One day in November 2015, Emanuel made the decision to overcome his pride and ask someone for help. He went to Twitter and reached out to the organization that he donated to. Knowing they supported veterans, he sent out a tweet asking for help, not really knowing what support he would get. He really didn’t expect much, thinking that they would maybe send a video game care package or something of the sort. So he was pleasantly surprised when he received a quick response back asking how they could help.
Upon hearing about Emanuel’s situation, the team at OSD knew they had to help. A service member who had a string of very bad luck needed their support and they had the resources to do it. Knowing the holiday season was coming soon, they provided some financial aid to ensure his family enjoyed the holidays. In the meantime, they reached out to their network of contacts and resources to see what assistance could be provided. Within a week, Emanuel was contacted by several veteran’s organizations that specialize in job support and placement. And it was only a matter of time until a company by the name of Electrical Wholesalers, located in his hometown of Waterbury, CT, offered him a job which he will be starting in the very near future.
A simple call for help resulted in a complete 180 for Emanuel. He went from desperation to an offer of full time employment (despite his family situation), bills paid, and, with a little bit of good luck, good health for his wife. A few weeks ago, even though he wasn’t a match to donate a kidney to his wife, Emanuel was notified that if he donated one of his kidneys to someone in need, his wife would receive one in return. It took very little for him to agree and he’s now scheduled to provide someone in need with a kidney and his wife will receive one the same day. After years of worrying and despair, it now looks like things may finally be looking up for Emanuel and his family.
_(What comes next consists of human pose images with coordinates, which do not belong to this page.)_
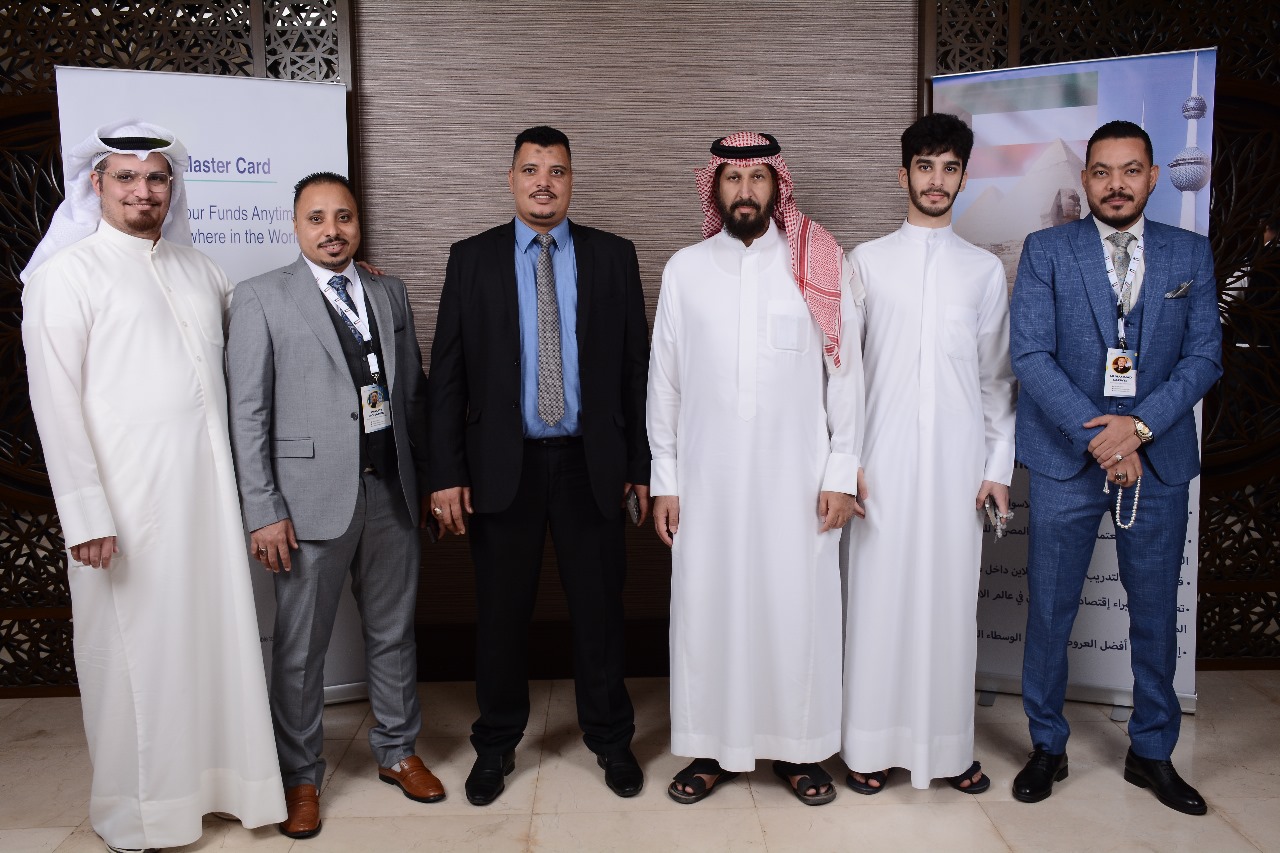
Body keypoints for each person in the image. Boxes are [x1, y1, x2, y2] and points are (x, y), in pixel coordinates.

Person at [20, 119, 286, 852]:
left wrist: (350, 286)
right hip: (125, 513)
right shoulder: (65, 276)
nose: (143, 190)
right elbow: (54, 403)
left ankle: (222, 790)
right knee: (135, 660)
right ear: (96, 184)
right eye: (127, 177)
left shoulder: (203, 270)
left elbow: (264, 345)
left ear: (173, 186)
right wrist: (85, 514)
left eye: (157, 177)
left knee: (212, 647)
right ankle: (138, 813)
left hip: (208, 503)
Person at [426, 126, 650, 805]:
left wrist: (640, 465)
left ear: (572, 180)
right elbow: (448, 376)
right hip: (503, 467)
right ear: (512, 179)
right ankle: (495, 744)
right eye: (531, 169)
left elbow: (636, 370)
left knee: (600, 611)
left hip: (591, 463)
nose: (543, 182)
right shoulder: (472, 258)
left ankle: (610, 738)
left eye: (556, 170)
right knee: (500, 616)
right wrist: (446, 473)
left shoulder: (613, 256)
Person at [1010, 120, 1222, 815]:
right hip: (1066, 460)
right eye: (1101, 171)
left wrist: (1138, 427)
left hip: (1158, 460)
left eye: (1131, 170)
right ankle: (1048, 744)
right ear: (1085, 179)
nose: (1116, 184)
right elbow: (1031, 354)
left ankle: (1151, 751)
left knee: (1156, 613)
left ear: (1154, 176)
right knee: (1051, 610)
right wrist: (1101, 438)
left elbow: (1204, 358)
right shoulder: (1046, 250)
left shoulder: (1190, 252)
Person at [648, 132, 863, 806]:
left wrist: (841, 472)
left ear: (778, 186)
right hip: (707, 484)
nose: (745, 191)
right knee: (709, 610)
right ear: (714, 187)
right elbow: (665, 383)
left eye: (758, 178)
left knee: (796, 610)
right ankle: (713, 747)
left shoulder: (817, 261)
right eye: (733, 178)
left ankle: (798, 751)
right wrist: (666, 480)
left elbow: (846, 376)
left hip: (797, 483)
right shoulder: (685, 269)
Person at [226, 171, 438, 839]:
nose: (332, 230)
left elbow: (411, 395)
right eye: (316, 218)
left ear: (358, 223)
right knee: (300, 647)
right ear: (295, 225)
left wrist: (426, 480)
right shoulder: (260, 297)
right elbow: (247, 413)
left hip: (390, 493)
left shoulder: (387, 290)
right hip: (306, 502)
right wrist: (263, 509)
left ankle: (397, 750)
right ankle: (299, 775)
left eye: (343, 216)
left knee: (393, 632)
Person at [840, 113, 1016, 796]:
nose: (936, 180)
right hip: (878, 464)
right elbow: (844, 374)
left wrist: (996, 468)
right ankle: (868, 746)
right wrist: (845, 462)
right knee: (877, 604)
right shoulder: (866, 262)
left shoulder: (983, 270)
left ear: (963, 178)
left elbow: (996, 379)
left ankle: (947, 750)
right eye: (924, 166)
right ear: (903, 175)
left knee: (948, 607)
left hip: (956, 467)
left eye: (949, 168)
With fortune finally on his side, Emanuel is trying to give back. Within his reserve unit, he is trying to instill the same sense of support that OSD provided him. Recently, a fellow service member passed away so he’s working with the command to bring the unit together and provide resources to the family of the fallen during their time of need. When he’s not working with his reserve unit, he’s constantly reaching out to fellow service members and veterans to inform them of the resources that OSD has to provide them. In essence, he’s trying to help those just like him.
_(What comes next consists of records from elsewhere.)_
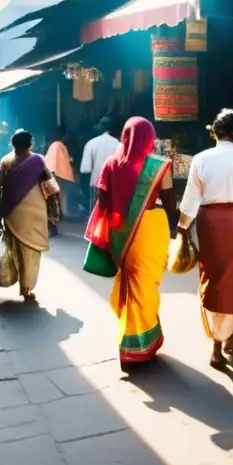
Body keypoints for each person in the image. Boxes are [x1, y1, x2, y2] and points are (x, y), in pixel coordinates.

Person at [177, 109, 233, 368]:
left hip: (210, 223)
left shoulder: (201, 159)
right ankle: (225, 339)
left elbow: (190, 200)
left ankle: (219, 343)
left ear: (214, 132)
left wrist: (182, 231)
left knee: (214, 279)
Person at [85, 117, 177, 367]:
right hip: (150, 229)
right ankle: (134, 346)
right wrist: (179, 230)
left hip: (121, 233)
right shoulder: (159, 166)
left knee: (132, 282)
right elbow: (170, 203)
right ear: (150, 138)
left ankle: (137, 338)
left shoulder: (110, 164)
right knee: (145, 285)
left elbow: (102, 202)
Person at [0, 130, 56, 302]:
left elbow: (0, 191)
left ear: (13, 144)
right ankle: (26, 286)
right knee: (32, 250)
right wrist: (53, 211)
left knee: (17, 250)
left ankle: (23, 284)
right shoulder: (38, 160)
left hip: (11, 213)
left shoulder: (5, 162)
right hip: (35, 211)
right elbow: (50, 186)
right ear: (31, 144)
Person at [81, 117, 119, 209]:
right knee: (110, 214)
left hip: (96, 184)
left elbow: (85, 169)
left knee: (95, 214)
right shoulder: (117, 143)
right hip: (112, 185)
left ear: (99, 127)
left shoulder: (91, 143)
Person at [45, 126, 76, 235]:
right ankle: (56, 218)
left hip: (55, 175)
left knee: (58, 197)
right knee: (57, 197)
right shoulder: (57, 145)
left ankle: (58, 216)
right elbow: (54, 163)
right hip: (56, 175)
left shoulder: (56, 145)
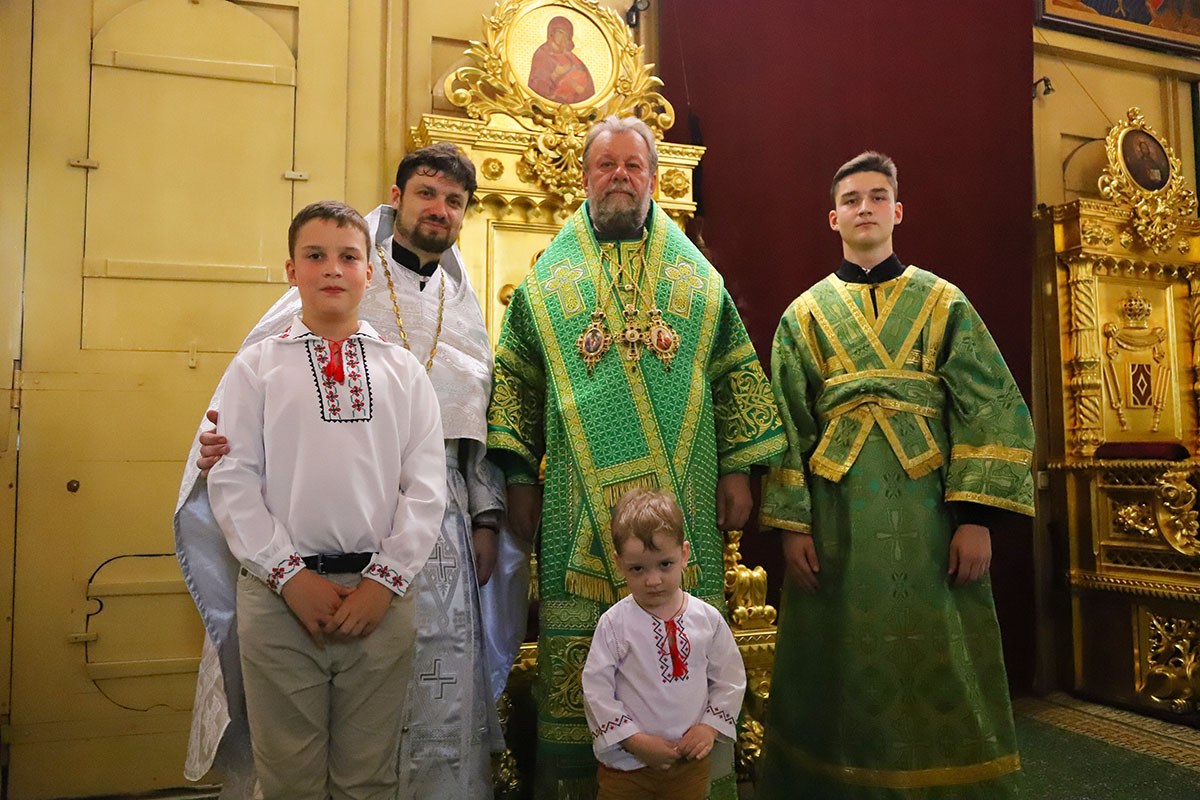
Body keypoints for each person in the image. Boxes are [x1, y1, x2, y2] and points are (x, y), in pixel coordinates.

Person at [175, 144, 526, 799]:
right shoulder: (331, 289)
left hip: (431, 528)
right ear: (396, 200)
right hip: (298, 550)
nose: (439, 209)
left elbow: (477, 419)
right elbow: (244, 430)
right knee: (297, 760)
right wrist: (221, 451)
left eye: (453, 201)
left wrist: (485, 515)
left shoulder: (461, 300)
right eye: (427, 194)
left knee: (420, 699)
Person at [487, 114, 786, 800]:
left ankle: (693, 773)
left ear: (653, 178)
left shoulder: (698, 279)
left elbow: (733, 373)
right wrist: (519, 478)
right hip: (575, 504)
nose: (620, 176)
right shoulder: (546, 283)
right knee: (582, 661)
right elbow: (516, 382)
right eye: (606, 165)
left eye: (633, 165)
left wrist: (738, 469)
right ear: (585, 178)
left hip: (686, 493)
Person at [757, 151, 1035, 799]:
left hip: (931, 515)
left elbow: (991, 409)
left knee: (936, 647)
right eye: (851, 199)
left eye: (877, 196)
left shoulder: (944, 303)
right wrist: (792, 528)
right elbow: (786, 426)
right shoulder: (803, 315)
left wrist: (976, 519)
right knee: (841, 654)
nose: (865, 208)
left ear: (898, 211)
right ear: (833, 218)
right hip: (836, 516)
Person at [207, 200, 447, 799]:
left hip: (379, 599)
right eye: (315, 256)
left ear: (370, 272)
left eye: (348, 257)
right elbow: (233, 478)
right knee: (289, 776)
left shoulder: (403, 371)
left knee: (369, 776)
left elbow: (426, 489)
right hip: (280, 599)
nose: (333, 269)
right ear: (292, 270)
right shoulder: (256, 368)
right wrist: (288, 576)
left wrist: (384, 581)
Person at [582, 488, 745, 800]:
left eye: (665, 564)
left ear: (684, 554)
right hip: (627, 769)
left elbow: (730, 678)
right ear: (619, 563)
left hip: (689, 765)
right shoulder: (614, 624)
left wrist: (708, 728)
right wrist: (634, 741)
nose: (653, 580)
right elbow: (596, 690)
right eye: (638, 569)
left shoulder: (706, 619)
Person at [527, 15, 595, 104]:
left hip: (572, 104)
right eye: (559, 32)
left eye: (565, 34)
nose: (562, 37)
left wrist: (580, 88)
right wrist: (555, 74)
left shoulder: (570, 56)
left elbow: (588, 90)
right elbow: (536, 83)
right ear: (552, 33)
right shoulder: (542, 54)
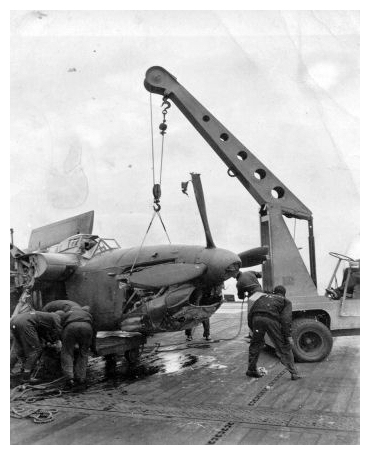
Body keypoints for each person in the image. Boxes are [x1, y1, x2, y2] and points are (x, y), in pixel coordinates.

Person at [246, 285, 301, 381]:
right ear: (284, 294)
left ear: (274, 292)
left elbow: (250, 314)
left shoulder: (262, 297)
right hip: (271, 319)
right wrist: (287, 336)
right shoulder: (285, 301)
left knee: (255, 344)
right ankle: (294, 373)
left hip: (256, 318)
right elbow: (286, 320)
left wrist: (253, 329)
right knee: (283, 346)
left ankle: (251, 370)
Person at [10, 310, 62, 381]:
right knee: (36, 350)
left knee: (19, 348)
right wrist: (58, 340)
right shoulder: (56, 317)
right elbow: (58, 330)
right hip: (26, 323)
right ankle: (26, 376)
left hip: (14, 321)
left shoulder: (43, 317)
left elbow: (42, 332)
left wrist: (49, 341)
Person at [57, 305, 94, 390]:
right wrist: (93, 347)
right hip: (87, 328)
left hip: (70, 328)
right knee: (83, 354)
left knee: (67, 352)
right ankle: (81, 379)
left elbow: (60, 327)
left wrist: (61, 340)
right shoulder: (88, 315)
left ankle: (69, 379)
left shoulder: (68, 313)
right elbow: (94, 330)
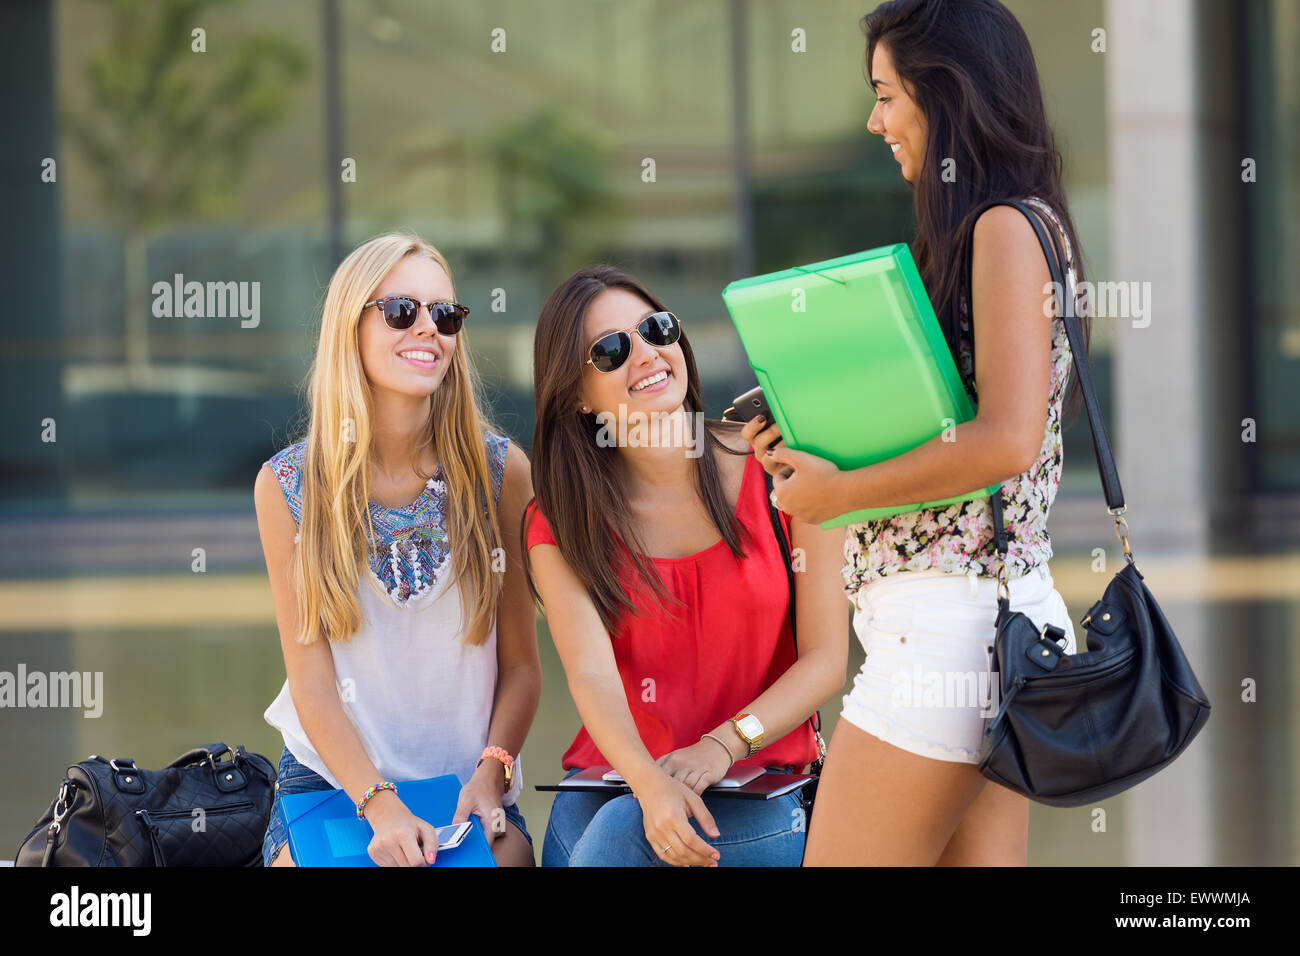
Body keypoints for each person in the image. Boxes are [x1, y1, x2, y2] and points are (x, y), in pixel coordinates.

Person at [742, 0, 1091, 865]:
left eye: (887, 95)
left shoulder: (1006, 227)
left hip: (949, 634)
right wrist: (810, 440)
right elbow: (952, 427)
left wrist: (833, 494)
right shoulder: (1006, 223)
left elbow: (1005, 440)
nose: (875, 121)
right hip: (986, 629)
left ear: (948, 94)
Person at [523, 265, 847, 866]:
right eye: (612, 350)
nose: (646, 354)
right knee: (587, 834)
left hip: (760, 783)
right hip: (616, 775)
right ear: (574, 394)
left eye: (656, 328)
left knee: (620, 837)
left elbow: (826, 661)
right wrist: (649, 783)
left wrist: (724, 744)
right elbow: (592, 676)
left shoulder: (783, 469)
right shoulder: (560, 517)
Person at [255, 231, 541, 867]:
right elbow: (312, 682)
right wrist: (379, 804)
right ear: (350, 328)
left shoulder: (500, 474)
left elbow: (522, 666)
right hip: (334, 784)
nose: (428, 330)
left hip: (470, 785)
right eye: (400, 311)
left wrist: (491, 774)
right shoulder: (288, 485)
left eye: (444, 315)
Emanuel’s advice to others that find themselves in similar situations is simple. “Don’t be scared to ask,” he states. The military instills a very strong sense of pride in oneself. In many cases this is a good thing. But when things get rough and help is needed, you need to realize that pride is just getting in the way. You need to ask for help. There are so many people and organizations out there ready and willing to assist you, so don’t feel guilty or ashamed. If you’re suffering from PTSD, looking for financial or job assistance, or just need someone to talk to, don’t be afraid to ask. We’re here to help.